Segment Start: Given entries

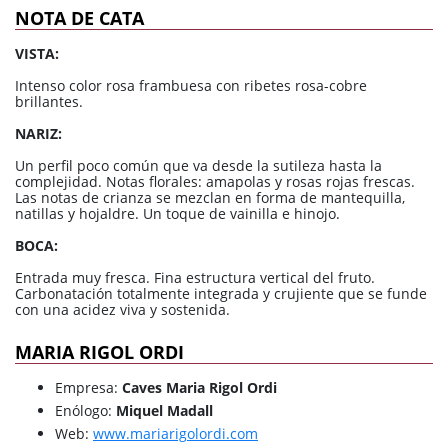
NOTA DE CATA
VISTA:
Intenso color rosa frambuesa con ribetes rosa-cobre
brillantes.
NARIZ:
Un perfil poco común que va desde la sutileza hasta la
complejidad. Notas florales: amapolas y rosas rojas frescas.
Las notas de crianza se mezclan en forma de mantequilla,
natillas y hojaldre. Un toque de vainilla e hinojo.
BOCA:
Entrada muy fresca. Fina estructura vertical del fruto.
Carbonatación totalmente integrada y crujiente que se funde
con una acidez viva y sostenida.
MARIA RIGOL ORDI
Empresa:
Caves Maria Rigol Ordi
Enólogo:
Miquel Madall
Web:
www.mariarigolordi.com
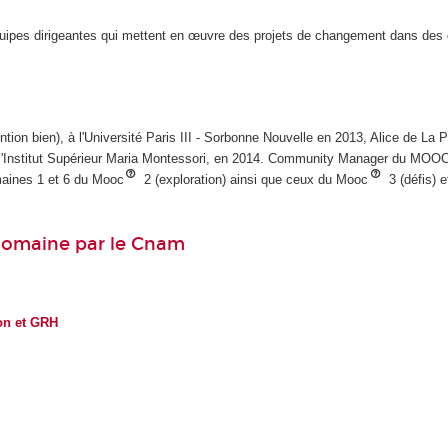
équipes dirigeantes qui mettent en œuvre des projets de changement dans des
ion bien), à l'Université Paris III - Sorbonne Nouvelle en 2013, Alice de La P
e l'Institut Supérieur Maria Montessori, en 2014. Community Manager du MOO
aines 1 et 6 du Mooc
2 (exploration) ainsi que ceux du Mooc
3 (défis) e
domaine par le Cnam
on et GRH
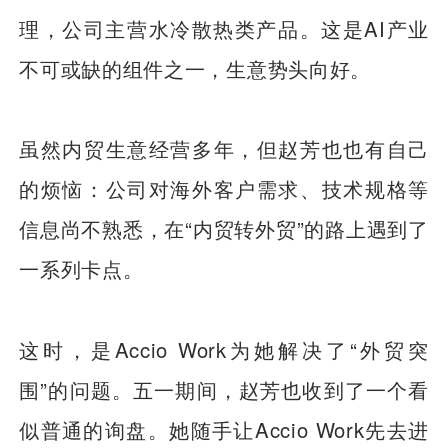
理，公司主营水冷散热类产品。这是AI产业
不可或缺的组件之一，生意势头向好。
虽然内贸生意经营多年，但赵芳也也有自己
的烦恼：公司对海外客户需求、技术规格等
信息尚不熟悉，在“内贸转外贸”的路上遇到了
一系列卡点。
这时，是Accio Work为她解决了“外贸突
围”的问题。五一期间，赵芳也收到了一个看
似普通的询盘。她随手让Accio Work先去进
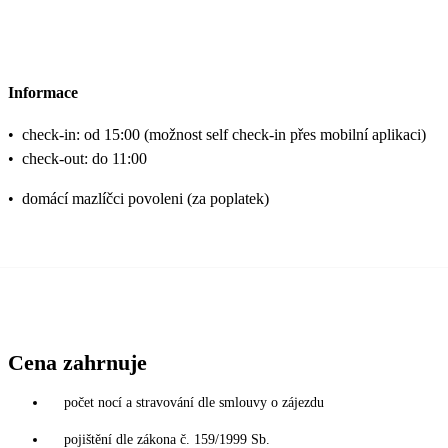
Informace
•
check-in: od 15:00 (možnost self check-in přes mobilní aplikaci)
•
check-out: do 11:00
•
domácí mazlíčci povoleni (za poplatek)
Cena zahrnuje
počet nocí a stravování dle smlouvy o zájezdu
pojištění dle zákona č. 159/1999 Sb.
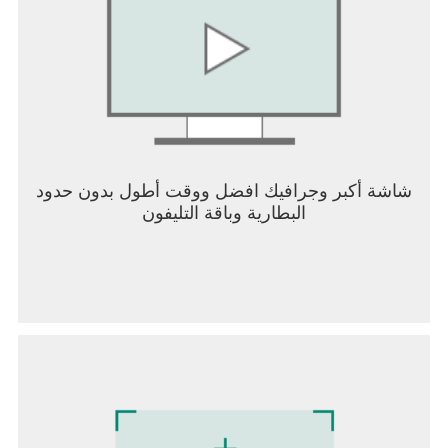
شاشة أكبر وجرافيك افضل ووقت أطول بدون حدود
البطارية وباقة التليفون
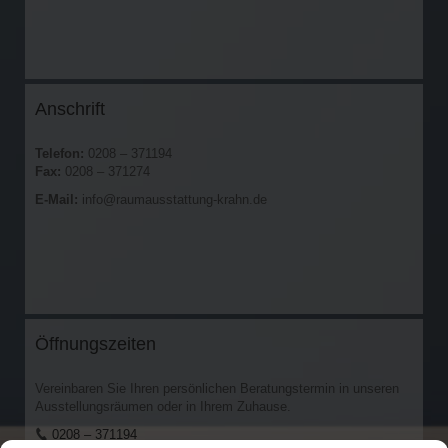
Anschrift
Telefon:
0208 – 371194
Fax:
0208 – 371274
E-Mail:
info@raumausstattung-krahn.de
Öffnungszeiten
Vereinbaren Sie Ihren persönlichen Beratungstermin in unseren
Ausstellungsräumen oder in Ihrem Zuhause.
0208 – 371194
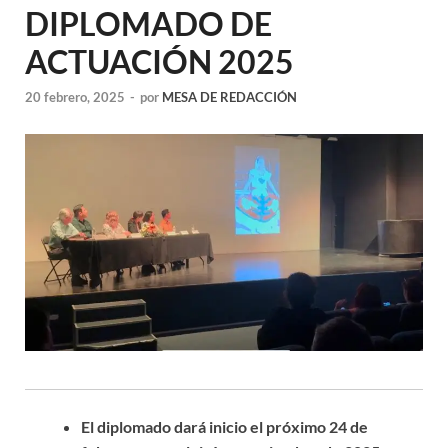
DIPLOMADO DE
ACTUACIÓN 2025
20 febrero, 2025
-
por
MESA DE REDACCIÓN
El diplomado dará inicio el próximo 24 de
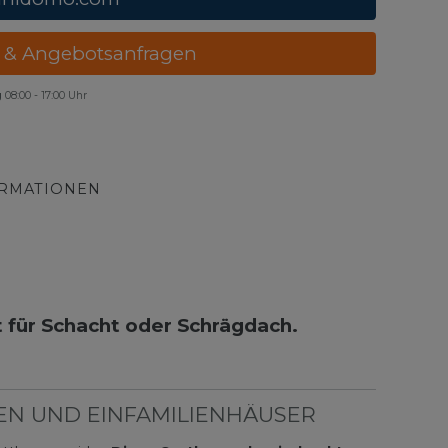
 & Angebotsanfragen
g
08:00 - 17:00 Uhr
ORMATIONEN
für Schacht oder Schrägdach.
EN UND EINFAMILIENHÄUSER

Segment End: Given entries

## [What this task involves]
Lines that hold the word "oder" are the ones to copy from the entries above.

## [Task response]
Ausstellungsräumen oder in Ihrem Zuhause.
für Schacht oder Schrägdach.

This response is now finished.